:: Task details ::
Say how many lines in the data below contain the word "TabItem", and give no other text.

Data entries:
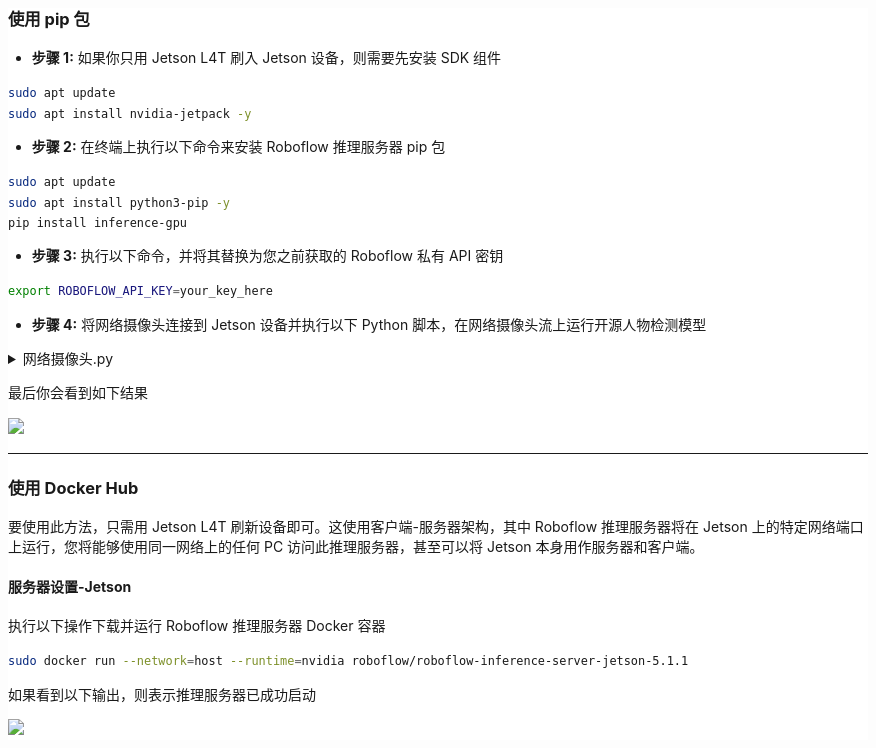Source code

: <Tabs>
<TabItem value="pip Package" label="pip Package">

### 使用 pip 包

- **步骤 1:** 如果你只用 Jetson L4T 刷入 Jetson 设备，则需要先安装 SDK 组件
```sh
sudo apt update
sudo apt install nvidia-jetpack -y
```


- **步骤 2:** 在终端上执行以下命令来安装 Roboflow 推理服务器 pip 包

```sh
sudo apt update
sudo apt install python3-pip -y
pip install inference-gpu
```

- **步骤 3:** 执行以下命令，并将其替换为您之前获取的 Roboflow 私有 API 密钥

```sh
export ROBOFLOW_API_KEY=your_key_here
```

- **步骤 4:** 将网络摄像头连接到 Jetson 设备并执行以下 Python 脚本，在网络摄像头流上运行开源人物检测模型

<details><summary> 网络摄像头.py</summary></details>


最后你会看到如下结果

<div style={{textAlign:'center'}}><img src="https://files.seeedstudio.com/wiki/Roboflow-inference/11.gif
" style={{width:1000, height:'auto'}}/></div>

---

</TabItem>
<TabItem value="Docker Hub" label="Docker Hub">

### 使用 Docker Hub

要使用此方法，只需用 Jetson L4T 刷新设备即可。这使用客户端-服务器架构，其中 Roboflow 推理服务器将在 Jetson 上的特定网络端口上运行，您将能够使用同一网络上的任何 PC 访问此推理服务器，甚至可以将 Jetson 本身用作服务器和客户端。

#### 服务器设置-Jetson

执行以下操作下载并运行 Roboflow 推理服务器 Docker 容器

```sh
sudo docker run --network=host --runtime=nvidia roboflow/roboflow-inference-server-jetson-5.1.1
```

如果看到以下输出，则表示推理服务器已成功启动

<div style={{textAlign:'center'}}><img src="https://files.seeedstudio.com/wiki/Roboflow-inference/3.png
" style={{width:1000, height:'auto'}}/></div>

...

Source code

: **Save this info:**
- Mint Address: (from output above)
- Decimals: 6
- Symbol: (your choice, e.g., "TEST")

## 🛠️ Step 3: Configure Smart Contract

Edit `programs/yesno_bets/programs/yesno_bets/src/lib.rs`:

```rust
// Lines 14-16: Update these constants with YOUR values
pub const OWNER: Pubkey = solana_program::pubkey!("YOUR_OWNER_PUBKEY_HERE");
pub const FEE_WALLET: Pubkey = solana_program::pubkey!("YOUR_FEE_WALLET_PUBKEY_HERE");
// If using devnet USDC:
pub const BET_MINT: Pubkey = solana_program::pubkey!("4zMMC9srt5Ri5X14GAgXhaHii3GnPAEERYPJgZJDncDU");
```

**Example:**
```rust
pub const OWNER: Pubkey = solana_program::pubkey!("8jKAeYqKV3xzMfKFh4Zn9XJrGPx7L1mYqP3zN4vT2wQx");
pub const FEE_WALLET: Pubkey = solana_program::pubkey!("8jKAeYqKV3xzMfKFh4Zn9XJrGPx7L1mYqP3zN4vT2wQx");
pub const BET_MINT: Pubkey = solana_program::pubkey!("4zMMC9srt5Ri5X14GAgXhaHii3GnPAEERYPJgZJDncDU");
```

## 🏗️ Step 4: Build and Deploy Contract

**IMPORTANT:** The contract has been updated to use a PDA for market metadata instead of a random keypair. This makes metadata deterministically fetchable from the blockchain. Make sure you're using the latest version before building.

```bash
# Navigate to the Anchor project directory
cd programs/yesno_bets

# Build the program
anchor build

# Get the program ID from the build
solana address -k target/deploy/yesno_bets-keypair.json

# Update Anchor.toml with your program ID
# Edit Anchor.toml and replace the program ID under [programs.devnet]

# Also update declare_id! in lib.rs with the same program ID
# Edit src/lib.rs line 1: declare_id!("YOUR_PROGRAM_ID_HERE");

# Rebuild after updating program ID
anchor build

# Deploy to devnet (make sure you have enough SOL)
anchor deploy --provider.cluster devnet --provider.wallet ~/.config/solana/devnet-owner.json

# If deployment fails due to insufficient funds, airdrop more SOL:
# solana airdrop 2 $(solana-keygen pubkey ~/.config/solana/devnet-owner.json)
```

---

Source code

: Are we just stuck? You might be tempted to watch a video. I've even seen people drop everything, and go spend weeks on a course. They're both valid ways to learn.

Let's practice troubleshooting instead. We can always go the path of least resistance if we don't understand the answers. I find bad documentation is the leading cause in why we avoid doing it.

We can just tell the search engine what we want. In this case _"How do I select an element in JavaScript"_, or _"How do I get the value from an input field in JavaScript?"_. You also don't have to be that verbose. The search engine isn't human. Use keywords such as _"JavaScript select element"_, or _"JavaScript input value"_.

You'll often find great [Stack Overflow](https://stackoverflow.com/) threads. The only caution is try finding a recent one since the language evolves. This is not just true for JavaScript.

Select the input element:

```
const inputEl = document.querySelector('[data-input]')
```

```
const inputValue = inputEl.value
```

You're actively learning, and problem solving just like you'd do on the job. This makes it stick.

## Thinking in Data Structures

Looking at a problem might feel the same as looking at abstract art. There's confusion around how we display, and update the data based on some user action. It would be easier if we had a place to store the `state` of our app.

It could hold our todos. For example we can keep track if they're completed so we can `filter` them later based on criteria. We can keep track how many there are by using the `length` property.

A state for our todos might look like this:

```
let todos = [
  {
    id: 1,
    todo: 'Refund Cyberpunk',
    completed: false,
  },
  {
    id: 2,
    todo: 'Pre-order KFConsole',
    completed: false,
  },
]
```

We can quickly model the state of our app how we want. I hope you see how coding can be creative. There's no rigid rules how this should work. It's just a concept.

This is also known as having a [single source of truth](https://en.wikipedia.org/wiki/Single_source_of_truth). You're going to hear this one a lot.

:: Output below ::
3